# [TASK DESCRIPTION]
The response must contain all of the entries, each one repeated exactly.

_ _ _

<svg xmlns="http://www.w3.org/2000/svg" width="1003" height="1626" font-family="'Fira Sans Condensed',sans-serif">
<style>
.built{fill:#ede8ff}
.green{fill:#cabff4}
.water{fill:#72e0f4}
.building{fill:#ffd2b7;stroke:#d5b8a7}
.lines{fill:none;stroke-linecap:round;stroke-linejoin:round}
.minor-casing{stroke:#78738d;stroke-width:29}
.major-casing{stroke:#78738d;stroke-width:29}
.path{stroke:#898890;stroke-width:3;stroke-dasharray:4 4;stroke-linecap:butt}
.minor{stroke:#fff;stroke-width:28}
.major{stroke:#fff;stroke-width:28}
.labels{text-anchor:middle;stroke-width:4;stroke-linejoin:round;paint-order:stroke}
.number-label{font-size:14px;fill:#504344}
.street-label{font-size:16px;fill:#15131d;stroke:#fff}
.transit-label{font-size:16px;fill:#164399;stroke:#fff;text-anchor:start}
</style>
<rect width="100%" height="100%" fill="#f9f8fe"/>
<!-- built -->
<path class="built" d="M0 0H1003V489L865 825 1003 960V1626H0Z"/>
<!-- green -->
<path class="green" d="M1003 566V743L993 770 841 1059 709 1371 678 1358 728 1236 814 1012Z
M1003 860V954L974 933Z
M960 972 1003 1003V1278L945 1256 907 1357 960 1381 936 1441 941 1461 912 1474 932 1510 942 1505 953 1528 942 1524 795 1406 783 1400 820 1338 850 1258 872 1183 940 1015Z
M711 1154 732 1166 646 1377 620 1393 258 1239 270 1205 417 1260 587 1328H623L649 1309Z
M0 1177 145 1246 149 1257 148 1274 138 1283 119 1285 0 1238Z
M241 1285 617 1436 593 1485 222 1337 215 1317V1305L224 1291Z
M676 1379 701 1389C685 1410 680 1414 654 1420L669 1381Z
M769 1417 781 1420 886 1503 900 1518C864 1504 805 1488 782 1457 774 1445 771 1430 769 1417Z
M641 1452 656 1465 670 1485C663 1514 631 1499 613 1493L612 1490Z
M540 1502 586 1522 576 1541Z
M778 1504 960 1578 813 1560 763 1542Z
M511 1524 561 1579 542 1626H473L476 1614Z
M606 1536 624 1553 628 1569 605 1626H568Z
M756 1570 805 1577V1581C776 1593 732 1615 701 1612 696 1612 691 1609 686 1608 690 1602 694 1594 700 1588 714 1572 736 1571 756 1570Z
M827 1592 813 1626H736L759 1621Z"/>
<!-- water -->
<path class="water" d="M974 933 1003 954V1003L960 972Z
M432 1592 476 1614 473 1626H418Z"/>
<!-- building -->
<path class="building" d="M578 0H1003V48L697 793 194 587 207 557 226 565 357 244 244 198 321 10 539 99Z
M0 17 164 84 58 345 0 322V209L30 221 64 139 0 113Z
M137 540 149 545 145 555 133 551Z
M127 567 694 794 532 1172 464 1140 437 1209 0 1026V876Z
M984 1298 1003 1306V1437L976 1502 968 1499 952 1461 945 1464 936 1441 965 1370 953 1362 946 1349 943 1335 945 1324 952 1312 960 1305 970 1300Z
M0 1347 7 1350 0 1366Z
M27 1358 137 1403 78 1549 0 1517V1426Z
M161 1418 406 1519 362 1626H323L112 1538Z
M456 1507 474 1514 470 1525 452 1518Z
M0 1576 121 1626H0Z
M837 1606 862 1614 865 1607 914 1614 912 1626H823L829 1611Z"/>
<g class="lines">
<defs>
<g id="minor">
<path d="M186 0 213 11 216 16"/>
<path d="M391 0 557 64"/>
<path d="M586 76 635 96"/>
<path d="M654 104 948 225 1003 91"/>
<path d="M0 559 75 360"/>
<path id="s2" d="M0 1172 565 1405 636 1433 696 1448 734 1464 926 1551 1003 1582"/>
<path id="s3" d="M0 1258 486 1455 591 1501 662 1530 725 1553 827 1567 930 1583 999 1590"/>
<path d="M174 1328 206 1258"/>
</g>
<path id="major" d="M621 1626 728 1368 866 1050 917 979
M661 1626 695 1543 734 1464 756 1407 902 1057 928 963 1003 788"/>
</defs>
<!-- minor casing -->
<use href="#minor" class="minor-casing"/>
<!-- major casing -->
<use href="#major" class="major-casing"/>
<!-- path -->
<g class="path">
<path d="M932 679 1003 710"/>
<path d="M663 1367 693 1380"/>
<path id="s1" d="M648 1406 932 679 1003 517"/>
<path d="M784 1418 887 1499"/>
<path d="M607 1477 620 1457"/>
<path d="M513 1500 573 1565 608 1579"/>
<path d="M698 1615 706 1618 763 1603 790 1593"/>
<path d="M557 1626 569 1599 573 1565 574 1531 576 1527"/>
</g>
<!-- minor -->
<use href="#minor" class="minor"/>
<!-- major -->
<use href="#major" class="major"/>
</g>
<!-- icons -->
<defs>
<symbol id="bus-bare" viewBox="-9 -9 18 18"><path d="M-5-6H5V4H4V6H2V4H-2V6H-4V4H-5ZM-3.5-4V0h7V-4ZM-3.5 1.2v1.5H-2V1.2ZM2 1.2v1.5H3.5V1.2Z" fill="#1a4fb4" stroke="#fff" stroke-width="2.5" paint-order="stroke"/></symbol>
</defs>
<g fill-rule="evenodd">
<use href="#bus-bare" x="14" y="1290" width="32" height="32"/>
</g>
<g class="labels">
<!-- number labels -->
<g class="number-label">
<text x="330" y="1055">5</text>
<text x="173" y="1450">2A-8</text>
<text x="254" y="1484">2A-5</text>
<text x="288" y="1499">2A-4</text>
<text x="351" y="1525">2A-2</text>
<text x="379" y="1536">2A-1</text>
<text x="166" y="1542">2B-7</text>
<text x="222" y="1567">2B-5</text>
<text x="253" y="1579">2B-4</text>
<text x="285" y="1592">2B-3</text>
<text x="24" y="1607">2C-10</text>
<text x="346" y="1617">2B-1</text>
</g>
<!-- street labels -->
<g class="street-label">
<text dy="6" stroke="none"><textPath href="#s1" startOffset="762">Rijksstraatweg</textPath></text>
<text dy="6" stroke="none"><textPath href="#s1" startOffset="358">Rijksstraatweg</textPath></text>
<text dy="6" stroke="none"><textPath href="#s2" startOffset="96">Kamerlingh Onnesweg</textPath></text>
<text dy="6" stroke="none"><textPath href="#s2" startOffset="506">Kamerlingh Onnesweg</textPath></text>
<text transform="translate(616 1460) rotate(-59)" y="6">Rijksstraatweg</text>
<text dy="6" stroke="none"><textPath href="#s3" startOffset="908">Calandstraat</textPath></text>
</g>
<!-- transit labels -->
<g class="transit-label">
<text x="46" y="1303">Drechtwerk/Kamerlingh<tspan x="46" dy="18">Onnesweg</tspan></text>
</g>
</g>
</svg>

_ _ _

# [THE COMPLETED TASK]
<svg xmlns="http://www.w3.org/2000/svg" width="1003" height="1626" font-family="'Fira Sans Condensed',sans-serif">
<style>
.built{fill:#ede8ff}
.green{fill:#cabff4}
.water{fill:#72e0f4}
.building{fill:#ffd2b7;stroke:#d5b8a7}
.lines{fill:none;stroke-linecap:round;stroke-linejoin:round}
.minor-casing{stroke:#78738d;stroke-width:29}
.major-casing{stroke:#78738d;stroke-width:29}
.path{stroke:#898890;stroke-width:3;stroke-dasharray:4 4;stroke-linecap:butt}
.minor{stroke:#fff;stroke-width:28}
.major{stroke:#fff;stroke-width:28}
.labels{text-anchor:middle;stroke-width:4;stroke-linejoin:round;paint-order:stroke}
.number-label{font-size:14px;fill:#504344}
.street-label{font-size:16px;fill:#15131d;stroke:#fff}
.transit-label{font-size:16px;fill:#164399;stroke:#fff;text-anchor:start}
</style>
<rect width="100%" height="100%" fill="#f9f8fe"/>
<!-- built -->
<path class="built" d="M0 0H1003V489L865 825 1003 960V1626H0Z"/>
<!-- green -->
<path class="green" d="M1003 566V743L993 770 841 1059 709 1371 678 1358 728 1236 814 1012Z
M1003 860V954L974 933Z
M960 972 1003 1003V1278L945 1256 907 1357 960 1381 936 1441 941 1461 912 1474 932 1510 942 1505 953 1528 942 1524 795 1406 783 1400 820 1338 850 1258 872 1183 940 1015Z
M711 1154 732 1166 646 1377 620 1393 258 1239 270 1205 417 1260 587 1328H623L649 1309Z
M0 1177 145 1246 149 1257 148 1274 138 1283 119 1285 0 1238Z
M241 1285 617 1436 593 1485 222 1337 215 1317V1305L224 1291Z
M676 1379 701 1389C685 1410 680 1414 654 1420L669 1381Z
M769 1417 781 1420 886 1503 900 1518C864 1504 805 1488 782 1457 774 1445 771 1430 769 1417Z
M641 1452 656 1465 670 1485C663 1514 631 1499 613 1493L612 1490Z
M540 1502 586 1522 576 1541Z
M778 1504 960 1578 813 1560 763 1542Z
M511 1524 561 1579 542 1626H473L476 1614Z
M606 1536 624 1553 628 1569 605 1626H568Z
M756 1570 805 1577V1581C776 1593 732 1615 701 1612 696 1612 691 1609 686 1608 690 1602 694 1594 700 1588 714 1572 736 1571 756 1570Z
M827 1592 813 1626H736L759 1621Z"/>
<!-- water -->
<path class="water" d="M974 933 1003 954V1003L960 972Z
M432 1592 476 1614 473 1626H418Z"/>
<!-- building -->
<path class="building" d="M578 0H1003V48L697 793 194 587 207 557 226 565 357 244 244 198 321 10 539 99Z
M0 17 164 84 58 345 0 322V209L30 221 64 139 0 113Z
M137 540 149 545 145 555 133 551Z
M127 567 694 794 532 1172 464 1140 437 1209 0 1026V876Z
M984 1298 1003 1306V1437L976 1502 968 1499 952 1461 945 1464 936 1441 965 1370 953 1362 946 1349 943 1335 945 1324 952 1312 960 1305 970 1300Z
M0 1347 7 1350 0 1366Z
M27 1358 137 1403 78 1549 0 1517V1426Z
M161 1418 406 1519 362 1626H323L112 1538Z
M456 1507 474 1514 470 1525 452 1518Z
M0 1576 121 1626H0Z
M837 1606 862 1614 865 1607 914 1614 912 1626H823L829 1611Z"/>
<g class="lines">
<defs>
<g id="minor">
<path d="M186 0 213 11 216 16"/>
<path d="M391 0 557 64"/>
<path d="M586 76 635 96"/>
<path d="M654 104 948 225 1003 91"/>
<path d="M0 559 75 360"/>
<path id="s2" d="M0 1172 565 1405 636 1433 696 1448 734 1464 926 1551 1003 1582"/>
<path id="s3" d="M0 1258 486 1455 591 1501 662 1530 725 1553 827 1567 930 1583 999 1590"/>
<path d="M174 1328 206 1258"/>
</g>
<path id="major" d="M621 1626 728 1368 866 1050 917 979
M661 1626 695 1543 734 1464 756 1407 902 1057 928 963 1003 788"/>
</defs>
<!-- minor casing -->
<use href="#minor" class="minor-casing"/>
<!-- major casing -->
<use href="#major" class="major-casing"/>
<!-- path -->
<g class="path">
<path d="M932 679 1003 710"/>
<path d="M663 1367 693 1380"/>
<path id="s1" d="M648 1406 932 679 1003 517"/>
<path d="M784 1418 887 1499"/>
<path d="M607 1477 620 1457"/>
<path d="M513 1500 573 1565 608 1579"/>
<path d="M698 1615 706 1618 763 1603 790 1593"/>
<path d="M557 1626 569 1599 573 1565 574 1531 576 1527"/>
</g>
<!-- minor -->
<use href="#minor" class="minor"/>
<!-- major -->
<use href="#major" class="major"/>
</g>
<!-- icons -->
<defs>
<symbol id="bus-bare" viewBox="-9 -9 18 18"><path d="M-5-6H5V4H4V6H2V4H-2V6H-4V4H-5ZM-3.5-4V0h7V-4ZM-3.5 1.2v1.5H-2V1.2ZM2 1.2v1.5H3.5V1.2Z" fill="#1a4fb4" stroke="#fff" stroke-width="2.5" paint-order="stroke"/></symbol>
</defs>
<g fill-rule="evenodd">
<use href="#bus-bare" x="14" y="1290" width="32" height="32"/>
</g>
<g class="labels">
<!-- number labels -->
<g class="number-label">
<text x="330" y="1055">5</text>
<text x="173" y="1450">2A-8</text>
<text x="254" y="1484">2A-5</text>
<text x="288" y="1499">2A-4</text>
<text x="351" y="1525">2A-2</text>
<text x="379" y="1536">2A-1</text>
<text x="166" y="1542">2B-7</text>
<text x="222" y="1567">2B-5</text>
<text x="253" y="1579">2B-4</text>
<text x="285" y="1592">2B-3</text>
<text x="24" y="1607">2C-10</text>
<text x="346" y="1617">2B-1</text>
</g>
<!-- street labels -->
<g class="street-label">
<text dy="6" stroke="none"><textPath href="#s1" startOffset="762">Rijksstraatweg</textPath></text>
<text dy="6" stroke="none"><textPath href="#s1" startOffset="358">Rijksstraatweg</textPath></text>
<text dy="6" stroke="none"><textPath href="#s2" startOffset="96">Kamerlingh Onnesweg</textPath></text>
<text dy="6" stroke="none"><textPath href="#s2" startOffset="506">Kamerlingh Onnesweg</textPath></text>
<text transform="translate(616 1460) rotate(-59)" y="6">Rijksstraatweg</text>
<text dy="6" stroke="none"><textPath href="#s3" startOffset="908">Calandstraat</textPath></text>
</g>
<!-- transit labels -->
<g class="transit-label">
<text x="46" y="1303">Drechtwerk/Kamerlingh<tspan x="46" dy="18">Onnesweg</tspan></text>
</g>
</g>
</svg>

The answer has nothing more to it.